### ASSIGNMENT
In the entries that follow, find each line with the word "Adhesive" and copy it.

-----

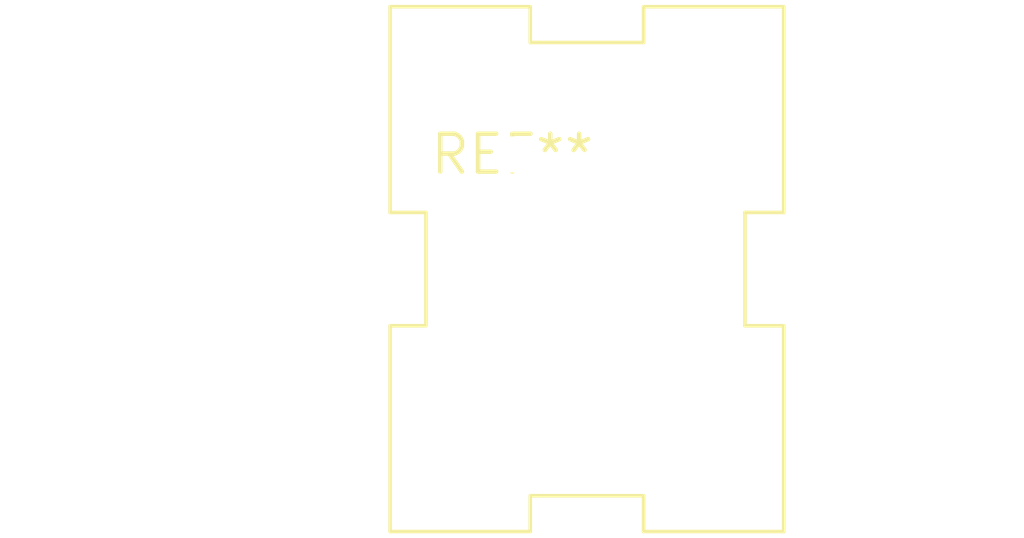
<source format=kicad_pcb>
(kicad_pcb (version 20240108) (generator pcbnew)

  (general
    (thickness 1.6)
  )

  (paper "A4")
  (layers
    (0 "F.Cu" signal)
    (31 "B.Cu" signal)
    (32 "B.Adhes" user "B.Adhesive")
    (33 "F.Adhes" user "F.Adhesive")
    (34 "B.Paste" user)
    (35 "F.Paste" user)
    (36 "B.SilkS" user "B.Silkscreen")
    (37 "F.SilkS" user "F.Silkscreen")
    (38 "B.Mask" user)
    (39 "F.Mask" user)
    (40 "Dwgs.User" user "User.Drawings")
    (41 "Cmts.User" user "User.Comments")
    (42 "Eco1.User" user "User.Eco1")
    (43 "Eco2.User" user "User.Eco2")
    (44 "Edge.Cuts" user)
    (45 "Margin" user)
    (46 "B.CrtYd" user "B.Courtyard")
    (47 "F.CrtYd" user "F.Courtyard")
    (48 "B.Fab" user)
    (49 "F.Fab" user)
    (50 "User.1" user)
    (51 "User.2" user)
    (52 "User.3" user)
    (53 "User.4" user)
    (54 "User.5" user)
    (55 "User.6" user)
    (56 "User.7" user)
    (57 "User.8" user)
    (58 "User.9" user)
  )

  (setup
    (pad_to_mask_clearance 0)
    (pcbplotparams
      (layerselection 0x00010fc_ffffffff)
      (plot_on_all_layers_selection 0x0000000_00000000)
      (disableapertmacros false)
      (usegerberextensions false)
      (usegerberattributes false)
      (usegerberadvancedattributes false)
      (creategerberjobfile false)
      (dashed_line_dash_ratio 12.000000)
      (dashed_line_gap_ratio 3.000000)
      (svgprecision 4)
      (plotframeref false)
      (viasonmask false)
      (mode 1)
      (useauxorigin false)
      (hpglpennumber 1)
      (hpglpenspeed 20)
      (hpglpendiameter 15.000000)
      (dxfpolygonmode false)
      (dxfimperialunits false)
      (dxfusepcbnewfont false)
      (psnegative false)
      (psa4output false)
      (plotreference false)
      (plotvalue false)
      (plotinvisibletext false)
      (sketchpadsonfab false)
      (subtractmaskfromsilk false)
      (outputformat 1)
      (mirror false)
      (drillshape 1)
      (scaleselection 1)
      (outputdirectory "")
    )
  )

  (net 0 "")

  (footprint "L_CommonMode_Wuerth_WE-CMB-S" (layer "F.Cu") (at 0 0))

)

</source>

-----

### RESULT OF THIS EXERCISE
    (32 "B.Adhes" user "B.Adhesive")
    (33 "F.Adhes" user "F.Adhesive")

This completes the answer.